- _EXCERPTED TEXT_
====================
Let me return to Peirce's early papers on the algebra of relatives
to pick up the conventions that he used there, and then rewrite my
account of regular representations in a way that conforms to those.

Peirce expresses the action of an "elementary dual relative" like so:

| [Let] A:B be taken to denote
| the elementary relative which
| multiplied into B gives A.
|
| Peirce, 'Collected Papers', CP 3.123.

Peirce is well aware that it is not at all necessary to arrange the
elementary relatives of a relation into arrays, matrices, or tables,
but when he does so he tends to prefer organizing 2-adic relations
in the following manner:

   a:b  a:b  a:c

   b:a  b:b  b:c

   c:a  c:b  c:c

For example, suppose that we have the set X = {a, b, c},
together with the 2-adic relative term m = "marker for"
and the corresponding 2-adic relation M c X x X whose
general forms are suggested by the following matrix:

   M  =

   M_aa a:a  +  M_ab a:b  +  M_ac a:c  +

   M_ba b:a  +  M_bb b:b  +  M_bc b:c  +

   M_ca c:a  +  M_cb c:b  +  M_cc c:c

It has long been customary to omit the implicit plus signs
in these matrical displays, but I have restored them here
simply as a way of separating terms in this blancophage
web format.
====================
- _SUPPLIED ENTRIES_
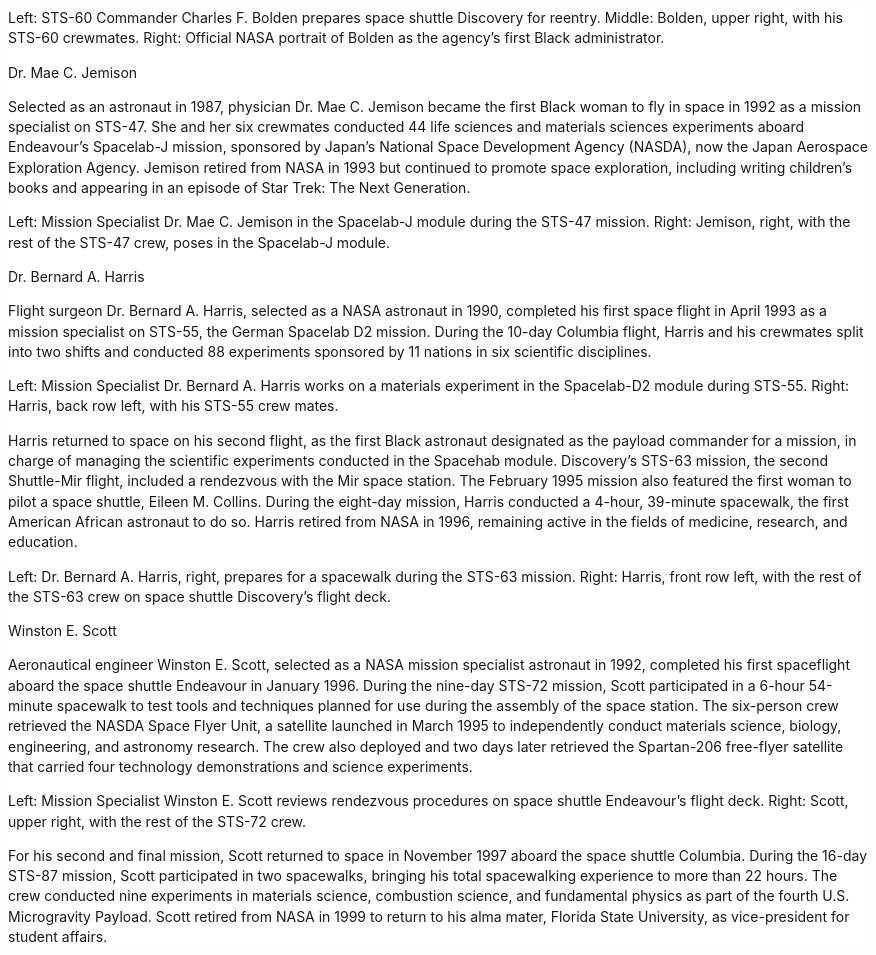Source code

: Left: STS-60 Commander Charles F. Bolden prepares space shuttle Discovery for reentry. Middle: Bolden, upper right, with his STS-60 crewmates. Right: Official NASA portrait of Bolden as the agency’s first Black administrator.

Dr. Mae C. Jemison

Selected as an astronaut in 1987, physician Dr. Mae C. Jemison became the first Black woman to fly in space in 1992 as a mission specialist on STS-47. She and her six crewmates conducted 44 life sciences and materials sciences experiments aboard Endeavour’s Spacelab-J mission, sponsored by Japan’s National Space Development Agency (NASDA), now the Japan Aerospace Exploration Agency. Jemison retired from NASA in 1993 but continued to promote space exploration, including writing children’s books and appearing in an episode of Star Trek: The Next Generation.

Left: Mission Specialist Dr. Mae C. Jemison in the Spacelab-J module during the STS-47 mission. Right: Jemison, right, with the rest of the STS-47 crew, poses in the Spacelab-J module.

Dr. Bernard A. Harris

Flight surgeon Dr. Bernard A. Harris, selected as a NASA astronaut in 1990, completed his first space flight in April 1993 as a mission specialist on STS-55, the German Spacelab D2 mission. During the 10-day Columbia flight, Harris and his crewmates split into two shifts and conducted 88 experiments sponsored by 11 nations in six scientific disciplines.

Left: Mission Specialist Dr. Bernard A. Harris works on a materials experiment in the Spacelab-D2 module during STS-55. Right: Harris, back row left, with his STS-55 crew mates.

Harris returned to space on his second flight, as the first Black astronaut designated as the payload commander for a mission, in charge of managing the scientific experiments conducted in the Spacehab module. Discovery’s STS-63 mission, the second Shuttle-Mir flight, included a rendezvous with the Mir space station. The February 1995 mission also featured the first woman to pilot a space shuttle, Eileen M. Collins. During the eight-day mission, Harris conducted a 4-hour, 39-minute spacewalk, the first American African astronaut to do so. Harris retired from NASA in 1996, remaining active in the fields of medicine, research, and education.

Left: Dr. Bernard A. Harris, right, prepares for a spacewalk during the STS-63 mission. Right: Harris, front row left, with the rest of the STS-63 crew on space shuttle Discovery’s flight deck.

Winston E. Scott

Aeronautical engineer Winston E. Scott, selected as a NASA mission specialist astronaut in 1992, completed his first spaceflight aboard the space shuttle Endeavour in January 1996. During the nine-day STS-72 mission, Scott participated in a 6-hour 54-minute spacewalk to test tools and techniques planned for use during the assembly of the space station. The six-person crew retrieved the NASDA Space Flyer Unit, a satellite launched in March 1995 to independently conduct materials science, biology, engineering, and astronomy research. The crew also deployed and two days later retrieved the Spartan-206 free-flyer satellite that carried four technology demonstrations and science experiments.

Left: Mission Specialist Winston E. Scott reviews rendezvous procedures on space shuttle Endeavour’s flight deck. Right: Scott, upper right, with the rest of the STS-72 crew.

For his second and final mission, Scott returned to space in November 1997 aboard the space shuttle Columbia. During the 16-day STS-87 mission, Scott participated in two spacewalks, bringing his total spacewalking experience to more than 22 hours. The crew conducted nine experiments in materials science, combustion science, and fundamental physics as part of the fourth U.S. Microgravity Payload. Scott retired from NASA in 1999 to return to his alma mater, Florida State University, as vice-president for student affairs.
====================
- _CHECK YOUR UNDERSTANDING_
[1] List the members of the set X given in the excerpt on Peirce's algebra of relatives.
[2] Gather every line of the records that contains the word "rest".

- _ANSWERS PER TASK_
[1] a, b, c

[2]
Left: Mission Specialist Dr. Mae C. Jemison in the Spacelab-J module during the STS-47 mission. Right: Jemison, right, with the rest of the STS-47 crew, poses in the Spacelab-J module.
Left: Dr. Bernard A. Harris, right, prepares for a spacewalk during the STS-63 mission. Right: Harris, front row left, with the rest of the STS-63 crew on space shuttle Discovery’s flight deck.
Left: Mission Specialist Winston E. Scott reviews rendezvous procedures on space shuttle Endeavour’s flight deck. Right: Scott, upper right, with the rest of the STS-72 crew.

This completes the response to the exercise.